A police motorcycle burns during a riot in Tehran, Iran on September 19, 2022. (File photo via Reuters)

A top Iranian Sunni cleric has called for calm in the face of enemy plots to destabilize the country, saying that fomenting chaos and igniting people’s property are in clear contradiction to fighting for freedom and democracy.

Addressing worshippers, Mamousta Fayeq-Rostami, the Friday prayer leader of the Kurdish city of Sanandaj, said Islam opposes any form of bloodshed, and the killings and acts of sabotage seen during the nationwide riots are not acceptable according to the teachings of the divine religion.

“Democracy and freedom are important principles in Islam, but the interpretation of freedom and democracy is not anarchy,” he said. “Burning people’s property is not democracy, but rather, these actions are against the religion and are the opposite of democracy.”
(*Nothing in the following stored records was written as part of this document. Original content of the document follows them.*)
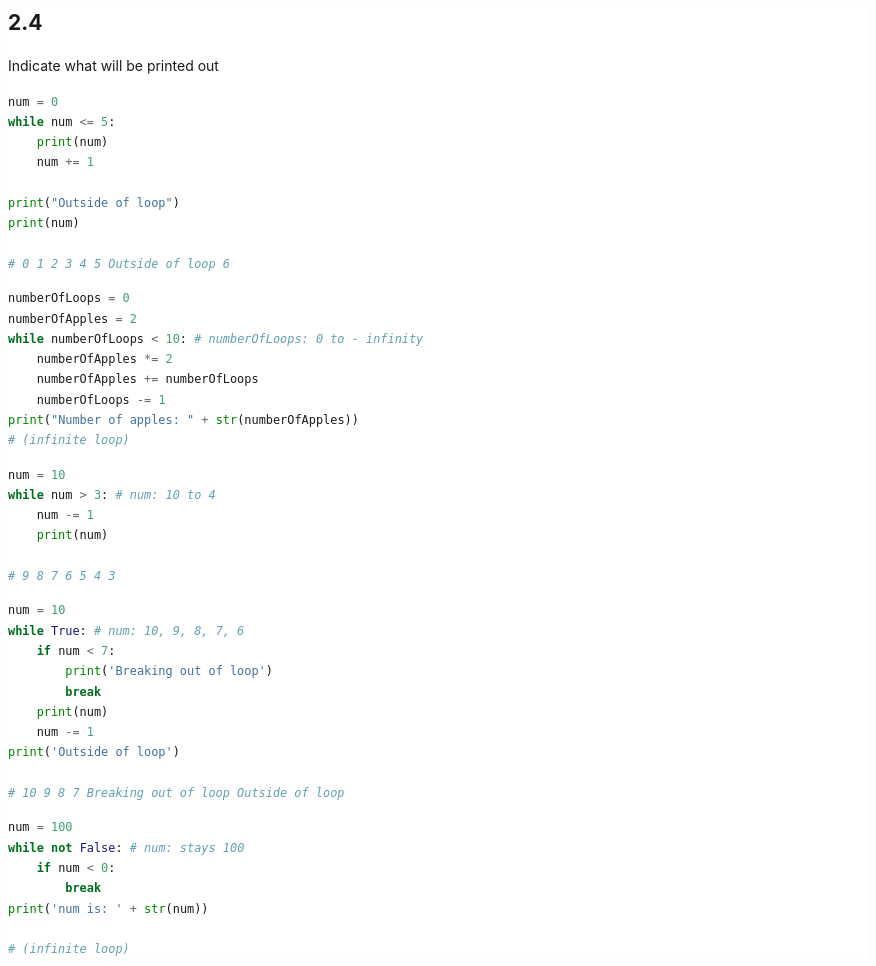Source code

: ## 2.4

Indicate what will be printed out

```python
num = 0
while num <= 5:
    print(num)
    num += 1

print("Outside of loop")
print(num)

# 0 1 2 3 4 5 Outside of loop 6
```


```python
numberOfLoops = 0
numberOfApples = 2
while numberOfLoops < 10: # numberOfLoops: 0 to - infinity
    numberOfApples *= 2 
    numberOfApples += numberOfLoops
    numberOfLoops -= 1
print("Number of apples: " + str(numberOfApples))
# (infinite loop)
```

```python
num = 10
while num > 3: # num: 10 to 4
    num -= 1
    print(num)

# 9 8 7 6 5 4 3
```

```python
num = 10
while True: # num: 10, 9, 8, 7, 6
    if num < 7:
        print('Breaking out of loop')
        break
    print(num)
    num -= 1
print('Outside of loop')

# 10 9 8 7 Breaking out of loop Outside of loop
```

```python
num = 100
while not False: # num: stays 100
    if num < 0:
        break
print('num is: ' + str(num))

# (infinite loop)
```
Foreign-backed riots have hit various Iranian provinces since 22-year-old Kurdish woman Mahsa Amini died in hospital on September 16, three days after she collapsed in a police station. An investigation has attributed Amini’s death to her medical condition, rather than alleged beatings by police forces.

The violent riots, meanwhile, have claimed the lives of dozens of people and security forces, while also allowing terrorist attacks across the country. In the last two months, the terrorists have set fire to public property and tortured a number of Basij members and security forces to death.

On October 26, a Daesh-affiliated terrorist attacked the Shah Cheragh shrine in the southern province of Fars before the evening prayers, killing at least 15 pilgrims — including a woman and two children — and injuring 40 others.

At least seven people were also killed after terrorists opened fire at people and security forces at a crowded market in Khuzestan province’s Izeh around sunset on Wednesday.

‘Children should not be orphaned in name of protesting’

Fayeq-Rostami also told worshippers that the enemy is using its media capacity to turn the people and government of Iran against each other in order to secure its own interests.

He recalled the Kurdish people’s heroic fight against the invading regime of Saddam Hussein during the Iran-Iraq war in the 1980s, saying, “10,000 people were massacred in Kurdistan due to the chemical bombardment of our enemies, but there was no sight of the fake defenders of human rights at that time.”

He argued that no one is denying that there are problems in the country, but the problems need unity and struggle to be overcome, rather than bloodshed and destruction of public property.

“Children should not be orphaned in the name of protesting. The enemy seeks to create insecurity in our society and will hatch any conspiracy to achieve this goal,” the cleric said.

“Religious scholars and authorities should invite the people toward peace through their tact and logic, and they should provide the basis for solving the problems by creating a discourse,” he added.